Hutan rawa gambut di Desa Sungai Besar kini telah dimasukkan dalam peta indikatif nilai konservasi tinggi (HCV), untuk memastikan jalur kehidupan satwa seperti orangutan tetap terhubung. Pemerintah Provinsi Kalimantan Barat pun telah menetapkan wilayah ini sebagai Kawasan Ekosistem Esensial (KEE).
Ke depan, kawasan tersebut juga direncanakan menjadi cagar biosfer, sekaligus pusat penelitian dan jasa lingkungan, khususnya terkait karbon.
“Kami ingin masyarakat di sana juga bisa bekerja sama dengan pemerintah daerah untuk mengembangkan hutan desa agar tetap terjaga, dan ada nilai tambah berupa pendapatan bagi warga yang menjaga dari karhutla, pertambangan ilegal, dan pembalakan liar,” ujar Adi.

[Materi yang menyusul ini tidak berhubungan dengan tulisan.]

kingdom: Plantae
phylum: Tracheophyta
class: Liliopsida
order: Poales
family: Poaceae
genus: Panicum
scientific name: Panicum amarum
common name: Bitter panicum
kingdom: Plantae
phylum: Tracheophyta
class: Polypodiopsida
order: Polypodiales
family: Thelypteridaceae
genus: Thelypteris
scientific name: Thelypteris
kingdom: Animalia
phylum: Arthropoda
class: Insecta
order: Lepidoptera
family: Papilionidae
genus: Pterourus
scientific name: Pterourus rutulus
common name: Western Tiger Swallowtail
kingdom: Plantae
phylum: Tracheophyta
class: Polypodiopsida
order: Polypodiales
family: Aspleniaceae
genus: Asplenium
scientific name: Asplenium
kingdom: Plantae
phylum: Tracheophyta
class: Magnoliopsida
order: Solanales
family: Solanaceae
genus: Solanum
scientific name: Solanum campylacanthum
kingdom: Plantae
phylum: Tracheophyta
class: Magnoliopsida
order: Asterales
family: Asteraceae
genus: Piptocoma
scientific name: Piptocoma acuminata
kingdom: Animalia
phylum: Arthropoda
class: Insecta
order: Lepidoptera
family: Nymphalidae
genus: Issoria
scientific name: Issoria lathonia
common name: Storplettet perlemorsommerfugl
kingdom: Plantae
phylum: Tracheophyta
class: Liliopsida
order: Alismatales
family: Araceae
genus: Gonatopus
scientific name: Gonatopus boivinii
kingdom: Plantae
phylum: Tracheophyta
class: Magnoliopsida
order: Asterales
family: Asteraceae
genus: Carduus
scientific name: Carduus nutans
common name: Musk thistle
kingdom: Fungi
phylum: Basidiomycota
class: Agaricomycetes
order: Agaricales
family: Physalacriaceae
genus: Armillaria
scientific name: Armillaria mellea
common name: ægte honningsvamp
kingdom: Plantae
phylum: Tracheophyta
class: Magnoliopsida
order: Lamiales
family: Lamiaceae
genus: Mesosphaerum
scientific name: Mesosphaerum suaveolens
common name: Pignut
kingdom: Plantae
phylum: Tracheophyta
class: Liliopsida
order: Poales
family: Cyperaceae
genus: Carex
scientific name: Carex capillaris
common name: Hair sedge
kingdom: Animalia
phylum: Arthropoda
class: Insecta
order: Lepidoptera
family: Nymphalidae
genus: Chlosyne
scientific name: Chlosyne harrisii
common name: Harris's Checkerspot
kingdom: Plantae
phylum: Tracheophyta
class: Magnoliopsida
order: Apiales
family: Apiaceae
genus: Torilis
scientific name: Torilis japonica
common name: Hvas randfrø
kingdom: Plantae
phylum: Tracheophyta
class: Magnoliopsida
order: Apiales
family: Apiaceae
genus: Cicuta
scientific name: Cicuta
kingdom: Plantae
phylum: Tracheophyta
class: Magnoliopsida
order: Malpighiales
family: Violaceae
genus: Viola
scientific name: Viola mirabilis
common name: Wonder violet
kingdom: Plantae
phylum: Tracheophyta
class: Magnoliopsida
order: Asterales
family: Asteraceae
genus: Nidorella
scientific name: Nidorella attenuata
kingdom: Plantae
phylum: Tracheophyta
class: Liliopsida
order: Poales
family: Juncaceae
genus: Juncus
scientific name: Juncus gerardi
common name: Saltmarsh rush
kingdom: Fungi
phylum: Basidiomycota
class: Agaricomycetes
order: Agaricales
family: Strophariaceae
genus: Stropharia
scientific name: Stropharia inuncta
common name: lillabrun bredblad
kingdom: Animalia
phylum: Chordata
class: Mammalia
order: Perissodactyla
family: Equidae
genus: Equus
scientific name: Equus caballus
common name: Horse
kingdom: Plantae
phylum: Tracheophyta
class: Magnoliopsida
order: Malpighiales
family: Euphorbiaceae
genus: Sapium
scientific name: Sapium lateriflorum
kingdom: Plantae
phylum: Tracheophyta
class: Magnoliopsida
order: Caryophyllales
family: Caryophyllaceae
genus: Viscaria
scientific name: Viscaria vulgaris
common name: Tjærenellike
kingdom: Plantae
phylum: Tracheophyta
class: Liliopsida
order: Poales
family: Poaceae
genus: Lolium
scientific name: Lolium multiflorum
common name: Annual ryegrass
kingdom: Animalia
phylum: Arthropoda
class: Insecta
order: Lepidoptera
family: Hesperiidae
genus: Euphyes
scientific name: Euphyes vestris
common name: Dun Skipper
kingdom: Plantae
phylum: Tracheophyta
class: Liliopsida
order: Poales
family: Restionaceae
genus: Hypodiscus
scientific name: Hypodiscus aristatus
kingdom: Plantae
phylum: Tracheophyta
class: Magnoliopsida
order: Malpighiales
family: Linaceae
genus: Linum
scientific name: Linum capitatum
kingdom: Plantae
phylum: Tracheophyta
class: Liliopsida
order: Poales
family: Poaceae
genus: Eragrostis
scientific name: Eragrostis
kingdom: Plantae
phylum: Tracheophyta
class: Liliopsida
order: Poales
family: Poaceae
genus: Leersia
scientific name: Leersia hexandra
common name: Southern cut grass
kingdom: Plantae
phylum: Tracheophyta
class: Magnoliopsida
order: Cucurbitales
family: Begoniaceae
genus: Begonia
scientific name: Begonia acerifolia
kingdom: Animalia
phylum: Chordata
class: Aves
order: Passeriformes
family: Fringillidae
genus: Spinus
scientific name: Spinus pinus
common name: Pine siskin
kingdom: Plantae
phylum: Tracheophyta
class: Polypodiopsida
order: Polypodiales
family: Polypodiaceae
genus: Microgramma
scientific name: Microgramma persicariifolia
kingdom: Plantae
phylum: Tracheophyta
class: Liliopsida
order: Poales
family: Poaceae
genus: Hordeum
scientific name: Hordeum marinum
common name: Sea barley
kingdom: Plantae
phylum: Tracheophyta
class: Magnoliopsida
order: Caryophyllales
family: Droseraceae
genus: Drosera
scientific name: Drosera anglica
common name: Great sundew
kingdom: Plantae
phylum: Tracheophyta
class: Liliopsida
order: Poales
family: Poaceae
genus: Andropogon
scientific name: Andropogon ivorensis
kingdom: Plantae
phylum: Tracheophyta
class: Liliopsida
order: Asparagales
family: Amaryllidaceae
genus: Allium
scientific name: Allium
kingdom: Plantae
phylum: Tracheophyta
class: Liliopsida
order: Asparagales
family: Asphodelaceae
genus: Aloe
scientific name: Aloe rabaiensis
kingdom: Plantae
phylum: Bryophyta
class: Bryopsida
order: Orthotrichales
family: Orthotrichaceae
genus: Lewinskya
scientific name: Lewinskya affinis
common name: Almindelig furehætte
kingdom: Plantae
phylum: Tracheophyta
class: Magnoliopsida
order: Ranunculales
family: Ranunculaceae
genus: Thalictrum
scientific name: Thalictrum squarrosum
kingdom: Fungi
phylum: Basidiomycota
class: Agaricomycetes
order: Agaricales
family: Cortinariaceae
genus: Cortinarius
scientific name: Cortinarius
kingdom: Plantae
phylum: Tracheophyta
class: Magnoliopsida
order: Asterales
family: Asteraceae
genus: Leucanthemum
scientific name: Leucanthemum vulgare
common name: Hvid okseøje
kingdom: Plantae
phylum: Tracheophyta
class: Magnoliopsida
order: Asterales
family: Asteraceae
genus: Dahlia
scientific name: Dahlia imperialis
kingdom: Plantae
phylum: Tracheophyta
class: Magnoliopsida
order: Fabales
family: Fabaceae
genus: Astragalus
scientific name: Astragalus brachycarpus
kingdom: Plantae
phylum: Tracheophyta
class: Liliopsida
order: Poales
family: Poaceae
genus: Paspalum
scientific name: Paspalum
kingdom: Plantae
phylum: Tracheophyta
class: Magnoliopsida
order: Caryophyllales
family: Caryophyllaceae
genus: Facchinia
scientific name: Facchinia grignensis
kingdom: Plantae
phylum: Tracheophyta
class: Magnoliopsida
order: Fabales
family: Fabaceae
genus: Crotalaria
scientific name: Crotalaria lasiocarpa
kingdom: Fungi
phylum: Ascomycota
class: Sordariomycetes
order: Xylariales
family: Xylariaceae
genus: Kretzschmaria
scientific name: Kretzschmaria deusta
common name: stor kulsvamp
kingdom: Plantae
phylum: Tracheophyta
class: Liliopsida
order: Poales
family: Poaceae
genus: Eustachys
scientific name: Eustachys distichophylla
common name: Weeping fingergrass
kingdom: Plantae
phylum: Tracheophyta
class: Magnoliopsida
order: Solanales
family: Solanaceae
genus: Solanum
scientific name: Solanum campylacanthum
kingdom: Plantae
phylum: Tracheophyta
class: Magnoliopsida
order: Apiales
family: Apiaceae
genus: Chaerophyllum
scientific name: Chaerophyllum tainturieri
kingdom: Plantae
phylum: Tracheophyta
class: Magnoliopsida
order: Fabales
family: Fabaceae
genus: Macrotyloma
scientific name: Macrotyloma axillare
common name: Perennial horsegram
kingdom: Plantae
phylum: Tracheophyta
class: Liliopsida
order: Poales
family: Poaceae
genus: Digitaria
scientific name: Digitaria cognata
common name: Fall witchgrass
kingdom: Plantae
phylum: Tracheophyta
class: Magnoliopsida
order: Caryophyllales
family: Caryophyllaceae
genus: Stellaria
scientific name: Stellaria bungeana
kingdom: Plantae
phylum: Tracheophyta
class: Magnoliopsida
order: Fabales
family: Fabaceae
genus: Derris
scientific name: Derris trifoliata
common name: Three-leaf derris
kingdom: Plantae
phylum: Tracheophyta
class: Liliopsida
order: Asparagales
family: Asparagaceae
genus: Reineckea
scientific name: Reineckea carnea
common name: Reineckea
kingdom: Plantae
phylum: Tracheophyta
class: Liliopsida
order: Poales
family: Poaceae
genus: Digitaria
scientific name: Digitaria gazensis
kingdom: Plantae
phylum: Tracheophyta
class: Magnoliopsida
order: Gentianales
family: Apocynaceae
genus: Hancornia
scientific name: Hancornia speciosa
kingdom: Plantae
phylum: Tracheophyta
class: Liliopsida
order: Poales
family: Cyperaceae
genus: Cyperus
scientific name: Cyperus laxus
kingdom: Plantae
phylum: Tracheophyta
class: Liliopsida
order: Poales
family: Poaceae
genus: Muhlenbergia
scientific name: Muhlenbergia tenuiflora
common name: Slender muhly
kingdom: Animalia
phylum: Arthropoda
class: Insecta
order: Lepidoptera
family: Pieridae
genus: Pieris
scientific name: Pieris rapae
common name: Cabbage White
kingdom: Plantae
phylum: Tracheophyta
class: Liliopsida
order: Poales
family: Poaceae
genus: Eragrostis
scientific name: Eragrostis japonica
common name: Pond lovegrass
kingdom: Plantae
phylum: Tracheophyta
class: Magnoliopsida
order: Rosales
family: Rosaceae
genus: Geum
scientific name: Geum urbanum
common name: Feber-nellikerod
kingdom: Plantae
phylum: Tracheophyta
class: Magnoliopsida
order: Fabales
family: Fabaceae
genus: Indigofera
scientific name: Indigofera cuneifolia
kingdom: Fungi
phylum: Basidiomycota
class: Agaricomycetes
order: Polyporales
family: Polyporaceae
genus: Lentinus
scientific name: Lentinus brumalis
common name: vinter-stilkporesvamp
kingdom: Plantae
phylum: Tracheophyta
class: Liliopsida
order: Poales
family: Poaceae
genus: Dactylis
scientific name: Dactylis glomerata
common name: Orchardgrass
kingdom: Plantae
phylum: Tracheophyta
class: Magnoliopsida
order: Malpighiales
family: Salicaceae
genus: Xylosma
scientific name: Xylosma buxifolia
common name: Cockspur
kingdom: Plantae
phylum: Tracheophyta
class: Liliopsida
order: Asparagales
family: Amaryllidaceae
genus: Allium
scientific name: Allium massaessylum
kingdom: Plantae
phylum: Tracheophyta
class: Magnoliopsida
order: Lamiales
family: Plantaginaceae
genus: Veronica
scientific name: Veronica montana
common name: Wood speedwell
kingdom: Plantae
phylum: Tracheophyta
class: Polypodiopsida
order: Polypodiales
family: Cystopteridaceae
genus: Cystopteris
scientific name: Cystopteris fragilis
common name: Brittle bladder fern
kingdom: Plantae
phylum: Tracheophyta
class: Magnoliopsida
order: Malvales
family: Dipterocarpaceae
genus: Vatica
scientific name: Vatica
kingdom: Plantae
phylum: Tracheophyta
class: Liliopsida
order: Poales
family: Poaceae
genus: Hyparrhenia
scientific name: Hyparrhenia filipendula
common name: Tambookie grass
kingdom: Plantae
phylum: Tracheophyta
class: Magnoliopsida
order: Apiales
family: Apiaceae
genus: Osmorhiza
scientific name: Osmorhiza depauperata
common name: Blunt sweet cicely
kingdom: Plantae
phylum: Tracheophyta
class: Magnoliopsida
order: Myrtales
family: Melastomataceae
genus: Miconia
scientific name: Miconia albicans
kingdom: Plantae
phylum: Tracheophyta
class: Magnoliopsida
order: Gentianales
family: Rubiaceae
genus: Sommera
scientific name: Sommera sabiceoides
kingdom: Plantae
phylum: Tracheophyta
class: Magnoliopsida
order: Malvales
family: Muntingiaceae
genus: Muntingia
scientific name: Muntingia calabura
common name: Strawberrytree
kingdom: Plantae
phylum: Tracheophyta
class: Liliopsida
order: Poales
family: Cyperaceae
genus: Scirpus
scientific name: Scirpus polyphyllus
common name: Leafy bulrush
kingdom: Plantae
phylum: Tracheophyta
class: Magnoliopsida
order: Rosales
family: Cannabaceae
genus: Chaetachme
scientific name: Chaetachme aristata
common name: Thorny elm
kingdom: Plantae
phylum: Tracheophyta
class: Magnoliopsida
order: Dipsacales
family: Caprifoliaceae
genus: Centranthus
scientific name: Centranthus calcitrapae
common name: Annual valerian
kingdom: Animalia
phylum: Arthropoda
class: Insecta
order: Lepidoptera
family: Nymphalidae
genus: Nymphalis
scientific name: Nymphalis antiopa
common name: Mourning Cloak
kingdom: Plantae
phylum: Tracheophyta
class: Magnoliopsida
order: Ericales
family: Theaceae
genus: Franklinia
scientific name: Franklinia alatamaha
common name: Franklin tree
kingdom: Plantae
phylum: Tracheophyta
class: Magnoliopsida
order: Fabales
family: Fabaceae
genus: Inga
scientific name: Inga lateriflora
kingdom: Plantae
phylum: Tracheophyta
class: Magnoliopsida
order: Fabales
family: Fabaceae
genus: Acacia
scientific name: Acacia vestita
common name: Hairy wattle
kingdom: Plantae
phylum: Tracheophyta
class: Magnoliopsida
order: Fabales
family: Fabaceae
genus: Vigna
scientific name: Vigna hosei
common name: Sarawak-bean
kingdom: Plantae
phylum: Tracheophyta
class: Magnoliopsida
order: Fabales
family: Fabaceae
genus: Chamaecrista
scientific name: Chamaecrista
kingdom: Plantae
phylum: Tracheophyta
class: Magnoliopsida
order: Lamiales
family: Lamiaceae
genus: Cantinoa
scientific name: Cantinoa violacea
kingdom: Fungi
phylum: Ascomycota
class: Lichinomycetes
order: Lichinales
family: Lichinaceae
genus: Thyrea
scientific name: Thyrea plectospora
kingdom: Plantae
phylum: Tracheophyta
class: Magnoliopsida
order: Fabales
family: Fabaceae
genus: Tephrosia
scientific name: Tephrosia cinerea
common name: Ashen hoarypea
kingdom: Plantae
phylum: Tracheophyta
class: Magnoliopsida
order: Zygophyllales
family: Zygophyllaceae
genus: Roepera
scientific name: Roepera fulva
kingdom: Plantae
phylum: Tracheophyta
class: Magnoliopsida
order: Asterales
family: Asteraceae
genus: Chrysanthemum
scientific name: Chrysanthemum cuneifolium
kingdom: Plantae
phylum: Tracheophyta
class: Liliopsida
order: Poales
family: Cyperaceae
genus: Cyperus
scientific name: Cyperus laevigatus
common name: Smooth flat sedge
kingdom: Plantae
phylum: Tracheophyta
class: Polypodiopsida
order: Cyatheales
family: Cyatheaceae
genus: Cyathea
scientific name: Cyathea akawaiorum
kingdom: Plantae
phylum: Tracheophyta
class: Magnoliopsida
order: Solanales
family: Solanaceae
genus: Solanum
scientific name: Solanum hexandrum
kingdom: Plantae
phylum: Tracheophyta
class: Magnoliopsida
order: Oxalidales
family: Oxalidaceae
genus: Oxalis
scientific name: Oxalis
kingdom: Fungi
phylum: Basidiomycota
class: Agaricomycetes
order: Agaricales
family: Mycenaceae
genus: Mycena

Sebuah anekdot satir kerap terdengar di daerah itu: “Kalau semua lahan sudah menjadi sawit, tidak ada lagi kabut asap.”
Baca juga: Tropenbos Kembangkan Agroforestri Karet dan Kopi Liberika di Kalbar
Kalimat itu menggambarkan betapa beratnya pencegahan karhutla di Desa Sungai Besar, yang berada di Kawasan Hidrologis Gambut (KHG) dan rawan terbakar setiap musim kering.
Pada 2015 dan 2019, karhutla hebat menyelimuti kawasan ini. Masturi, warga setempat, menjadi saksi langsung perubahan itu.
“Saya pernah merusak hutan kurang lebih lima tahun. Alhamdulillah, saya sudah menyadari kesalahan tersebut dan sekarang ikut membantu pemerintah dalam melestarikan hutan rawa gambut, baik yang belum terjamah oleh manusia ataupun yang sudah terlanjur rusak,” ujarnya.
Dulu, Masturi adalah penambang ilegal di kawasan rawa gambut sejak 1997. Kini, sebagai Ketua MPA, ia aktif memberi penyuluhan kepada masyarakat tentang bahaya membuka lahan dengan cara membakar.
Masturi (baju merah) dan tim dari Kompas.com menyusuri kanal-kanal sempit di tengah perkebunan sawit dengan perahu ketinting di Desa Sungai Besar, Kecamatan Matan Hilir Selatan, Kabupaten Ketapang, pada Senin (27/10/2025).MPA yang berdiri sejak 2019 kemudian melahirkan Forum Masyarakat Antar Desa Lingkungan Lestari (Format Lingkar), yang mewadahi empat desa di KHG Pawan-Kepulu-Pesaguan: Sungai Besar, Pelang, Sungai Bakau, dan Pematang Gadung.
“Sejak itulah kami patroli bersama, mendapat pelatihan dari Tropenbos Indonesia, dengan menggunakan aplikasi Smart Patrol,” kata Masturi.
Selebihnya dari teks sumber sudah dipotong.